Tegen deze uitspraak heeft [appellant] hoger beroep ingesteld.
Het college en [vergunninghouder] hebben een schriftelijke uiteenzetting gegeven.
Geen van de partijen heeft binnen de gestelde termijn verklaard gebruik te willen maken van het recht ter zitting te worden gehoord, waarna de Afdeling het onderzoek met toepassing van artikel 8:57, derde lid, gelezen in verbinding met artikel 8:108, eerste lid, van de Awb heeft gesloten.

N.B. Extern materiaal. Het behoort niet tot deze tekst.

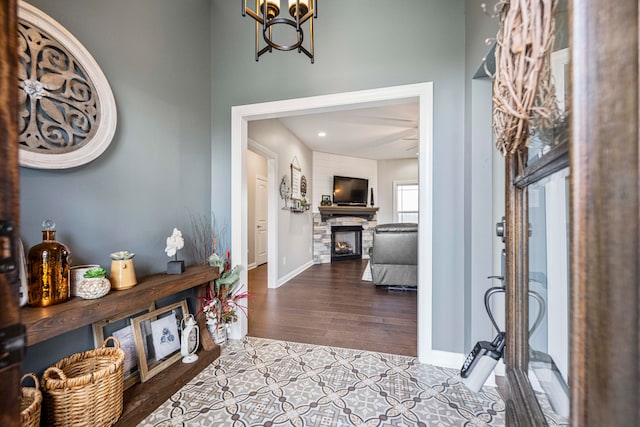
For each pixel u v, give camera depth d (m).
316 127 4.64
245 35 2.46
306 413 1.54
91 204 1.57
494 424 1.46
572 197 0.37
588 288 0.35
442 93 1.99
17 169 0.39
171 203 2.13
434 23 2.01
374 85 2.13
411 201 7.25
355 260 6.69
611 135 0.32
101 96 1.58
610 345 0.32
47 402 1.17
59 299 1.26
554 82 0.52
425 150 2.01
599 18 0.33
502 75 0.63
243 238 2.55
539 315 0.76
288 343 2.36
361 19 2.16
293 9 1.50
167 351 1.92
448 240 1.99
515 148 0.70
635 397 0.29
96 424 1.25
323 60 2.24
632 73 0.29
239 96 2.47
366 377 1.87
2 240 0.37
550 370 0.72
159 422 1.47
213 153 2.56
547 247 0.74
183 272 2.01
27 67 1.29
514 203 0.81
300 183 5.40
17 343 0.39
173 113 2.14
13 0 0.38
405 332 2.56
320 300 3.51
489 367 1.08
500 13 0.69
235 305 2.42
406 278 3.91
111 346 1.60
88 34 1.56
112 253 1.67
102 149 1.58
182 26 2.23
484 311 1.79
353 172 7.06
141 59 1.88
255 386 1.78
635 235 0.29
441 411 1.56
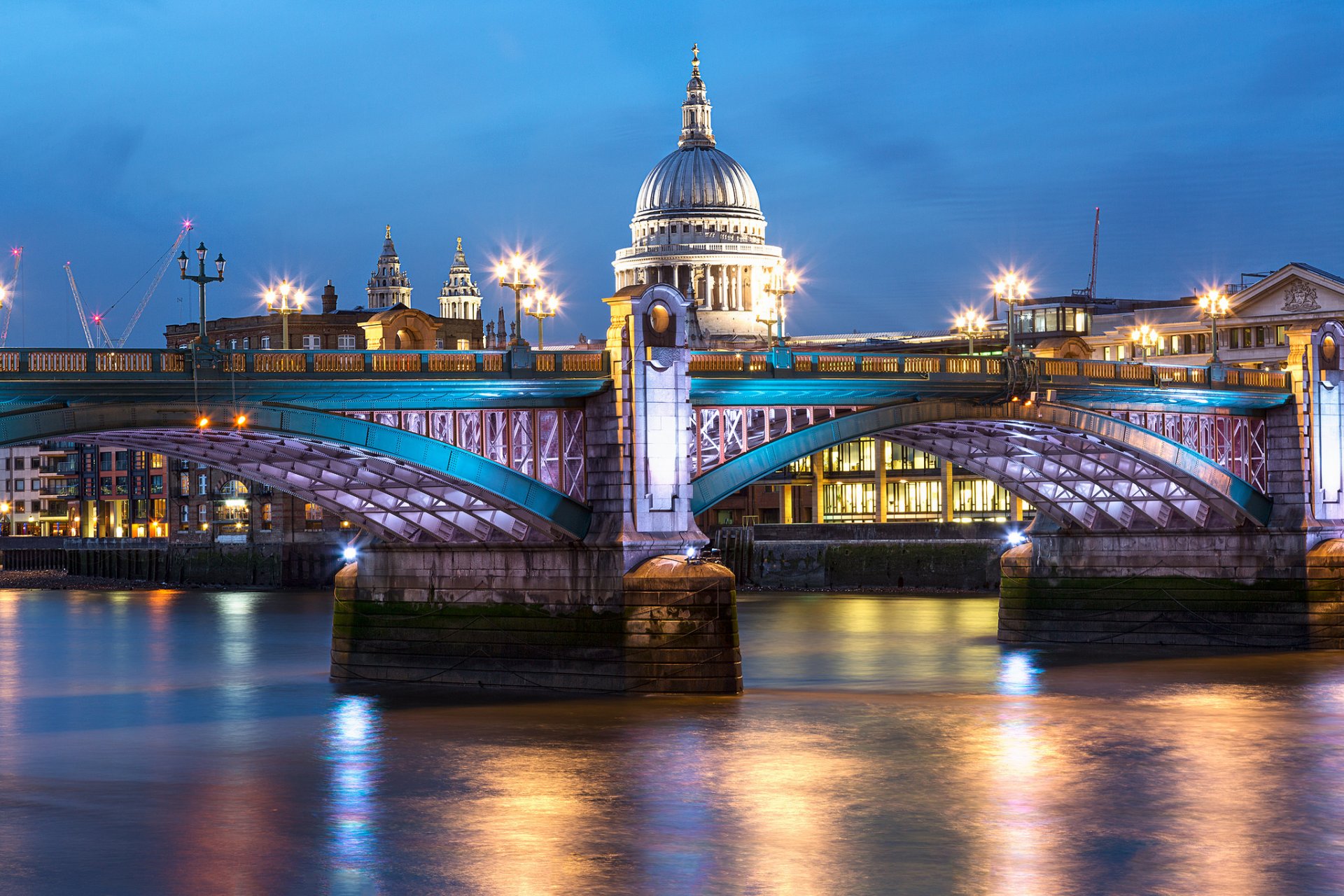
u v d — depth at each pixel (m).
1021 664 92.56
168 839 49.31
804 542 174.38
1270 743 64.31
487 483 70.69
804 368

[appellant] heeft verzocht om schadevergoeding omdat de redelijke termijn is overschreden.
Overwegingen
1. Op 1 januari 2024 zijn de Omgevingswet en de Invoeringswet Omgevingswet in werking getreden. Voor de beoordeling van het hoger beroep blijft het recht zoals dat gold vóór 1 januari 2024 van toepassing.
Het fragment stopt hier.